_FRAGEN ZUM MATERIAL:_
1. Gib den Abschnitt des Textes über Killzone: Liberation, der mit den Worten „Das E3-Spielerlebnis bestätigte“ beginnt und mit „auf voller Action-Höhe.“ endet, erneut wieder und ersetze darin „Knarren“ durch „Waffen“.
2. Welche Schwäche nennt der Text über Killzone: Liberation in seinem letzten Satz?

_UNTERSUCHTER TEXT:_
+-------+
Killzone: Liberation - Handheld-Hellghast

Während Killzone 2 für die PS3 leider keinen Messeauftritt hatte, konnten wir zumindest mit Killzone: Liberation für die PSP loslegen.

von Florian Brich,
11.05.2006 17:16 Uhr

Das E3-Spielerlebnis bestätigte die Vermutung, dass es sich bei dem Titel um einen kompromisslosen Action-Shooter aus der schrägen Draufsicht handelt. Wir stürmten zunächst einen Brückenkopf und infiltrierten anschließend eine Hafenanlage. Mit diversen Knarren und gezielten Handgranatenwürfen putzten wir die Hellghast-Truppen vom Schirm. Dabei fiel jedoch auf, das wildes Draufballern nur zum raschen Ableben führt. Ihr müsst Sicherheitsschranken deaktivieren, in Deckung kauern und taktisch Vorgehen, um nicht ins mörderische Kreuzfeuer zu laufen. Diese Knobel-Komponente wird noch durch die Möglichkeit erweitert, dass ihr KI-gesteuerten Kameraden Marschbefehle erteilen könnt. Killzone: Liberation machte spielerisch und optisch einen sehr guten Eindruck. Allerdings war die dynamische Kamera nicht immer auf voller Action-Höhe.
+-------+
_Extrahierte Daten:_

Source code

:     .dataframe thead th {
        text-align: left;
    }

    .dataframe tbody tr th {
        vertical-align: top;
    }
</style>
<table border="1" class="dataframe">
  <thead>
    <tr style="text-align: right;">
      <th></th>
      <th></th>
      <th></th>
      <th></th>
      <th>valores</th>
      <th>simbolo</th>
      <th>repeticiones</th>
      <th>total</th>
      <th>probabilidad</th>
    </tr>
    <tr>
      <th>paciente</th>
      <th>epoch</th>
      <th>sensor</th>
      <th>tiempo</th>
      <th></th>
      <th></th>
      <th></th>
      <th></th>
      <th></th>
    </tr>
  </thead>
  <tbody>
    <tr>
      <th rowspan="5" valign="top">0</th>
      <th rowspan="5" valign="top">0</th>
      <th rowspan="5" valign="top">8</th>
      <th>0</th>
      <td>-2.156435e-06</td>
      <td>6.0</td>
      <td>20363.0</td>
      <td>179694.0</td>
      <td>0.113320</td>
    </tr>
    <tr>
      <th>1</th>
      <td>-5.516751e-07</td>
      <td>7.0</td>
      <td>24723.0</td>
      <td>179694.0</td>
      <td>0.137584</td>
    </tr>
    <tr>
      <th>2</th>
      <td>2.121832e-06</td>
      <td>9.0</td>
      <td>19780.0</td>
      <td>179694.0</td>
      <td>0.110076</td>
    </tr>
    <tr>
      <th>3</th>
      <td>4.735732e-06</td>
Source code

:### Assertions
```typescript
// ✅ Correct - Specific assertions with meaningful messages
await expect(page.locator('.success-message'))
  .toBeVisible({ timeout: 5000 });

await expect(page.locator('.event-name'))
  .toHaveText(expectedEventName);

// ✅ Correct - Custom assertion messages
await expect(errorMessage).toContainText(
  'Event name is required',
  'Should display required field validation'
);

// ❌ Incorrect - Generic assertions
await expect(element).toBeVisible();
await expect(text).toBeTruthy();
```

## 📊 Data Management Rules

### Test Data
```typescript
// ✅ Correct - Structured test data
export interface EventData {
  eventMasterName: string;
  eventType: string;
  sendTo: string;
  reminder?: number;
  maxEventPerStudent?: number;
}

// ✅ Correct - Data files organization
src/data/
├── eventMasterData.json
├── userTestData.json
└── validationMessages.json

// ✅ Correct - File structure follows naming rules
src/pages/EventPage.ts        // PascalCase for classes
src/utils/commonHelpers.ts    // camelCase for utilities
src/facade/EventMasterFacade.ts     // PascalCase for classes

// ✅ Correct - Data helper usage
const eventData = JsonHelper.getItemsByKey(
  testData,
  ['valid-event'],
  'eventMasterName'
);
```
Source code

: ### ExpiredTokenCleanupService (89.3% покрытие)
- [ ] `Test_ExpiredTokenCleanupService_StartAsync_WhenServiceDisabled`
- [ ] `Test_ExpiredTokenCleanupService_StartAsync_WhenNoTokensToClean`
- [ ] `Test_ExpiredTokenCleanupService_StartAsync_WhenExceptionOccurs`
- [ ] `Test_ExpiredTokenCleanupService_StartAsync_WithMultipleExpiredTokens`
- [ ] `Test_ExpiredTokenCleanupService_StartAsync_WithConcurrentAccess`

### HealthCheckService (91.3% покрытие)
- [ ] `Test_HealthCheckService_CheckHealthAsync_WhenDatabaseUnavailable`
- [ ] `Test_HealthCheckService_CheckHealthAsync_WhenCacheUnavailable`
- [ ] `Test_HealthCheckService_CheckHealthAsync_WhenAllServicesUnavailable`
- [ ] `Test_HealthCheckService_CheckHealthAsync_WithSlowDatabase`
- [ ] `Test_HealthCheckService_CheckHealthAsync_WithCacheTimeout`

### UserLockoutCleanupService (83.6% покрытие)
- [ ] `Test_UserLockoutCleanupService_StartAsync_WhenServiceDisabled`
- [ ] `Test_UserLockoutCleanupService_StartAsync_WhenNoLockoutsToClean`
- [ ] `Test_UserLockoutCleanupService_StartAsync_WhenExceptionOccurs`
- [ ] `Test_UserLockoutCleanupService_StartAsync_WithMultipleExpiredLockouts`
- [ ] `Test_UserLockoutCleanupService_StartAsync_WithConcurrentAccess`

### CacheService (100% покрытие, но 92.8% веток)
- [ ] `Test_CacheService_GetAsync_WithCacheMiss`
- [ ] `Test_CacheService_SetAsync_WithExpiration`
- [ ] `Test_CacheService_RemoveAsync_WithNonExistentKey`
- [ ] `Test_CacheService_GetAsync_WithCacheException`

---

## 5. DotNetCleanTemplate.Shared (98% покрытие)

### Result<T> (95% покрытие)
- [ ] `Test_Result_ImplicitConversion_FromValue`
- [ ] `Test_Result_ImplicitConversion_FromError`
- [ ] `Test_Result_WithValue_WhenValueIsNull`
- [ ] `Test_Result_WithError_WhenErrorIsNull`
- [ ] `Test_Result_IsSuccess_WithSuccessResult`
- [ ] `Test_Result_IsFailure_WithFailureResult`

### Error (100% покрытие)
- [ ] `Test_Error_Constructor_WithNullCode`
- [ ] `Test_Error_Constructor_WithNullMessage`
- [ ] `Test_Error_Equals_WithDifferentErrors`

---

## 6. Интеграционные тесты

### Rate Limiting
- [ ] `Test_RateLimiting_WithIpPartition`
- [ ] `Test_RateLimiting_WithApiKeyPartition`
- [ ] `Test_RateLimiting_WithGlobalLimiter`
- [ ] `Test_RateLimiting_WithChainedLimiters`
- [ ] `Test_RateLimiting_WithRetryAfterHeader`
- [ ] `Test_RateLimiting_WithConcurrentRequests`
+-------+
_ANTWORTEN IN REIHENFOLGE:_
1.
Das E3-Spielerlebnis bestätigte die Vermutung, dass es sich bei dem Titel um einen kompromisslosen Action-Shooter aus der schrägen Draufsicht handelt. Wir stürmten zunächst einen Brückenkopf und infiltrierten anschließend eine Hafenanlage. Mit diversen Waffen und gezielten Handgranatenwürfen putzten wir die Hellghast-Truppen vom Schirm. Dabei fiel jedoch auf, das wildes Draufballern nur zum raschen Ableben führt. Ihr müsst Sicherheitsschranken deaktivieren, in Deckung kauern und taktisch Vorgehen, um nicht ins mörderische Kreuzfeuer zu laufen. Diese Knobel-Komponente wird noch durch die Möglichkeit erweitert, dass ihr KI-gesteuerten Kameraden Marschbefehle erteilen könnt. Killzone: Liberation machte spielerisch und optisch einen sehr guten Eindruck. Allerdings war die dynamische Kamera nicht immer auf voller Action-Höhe.

2. Die dynamische Kamera war nicht immer auf voller Action-Höhe.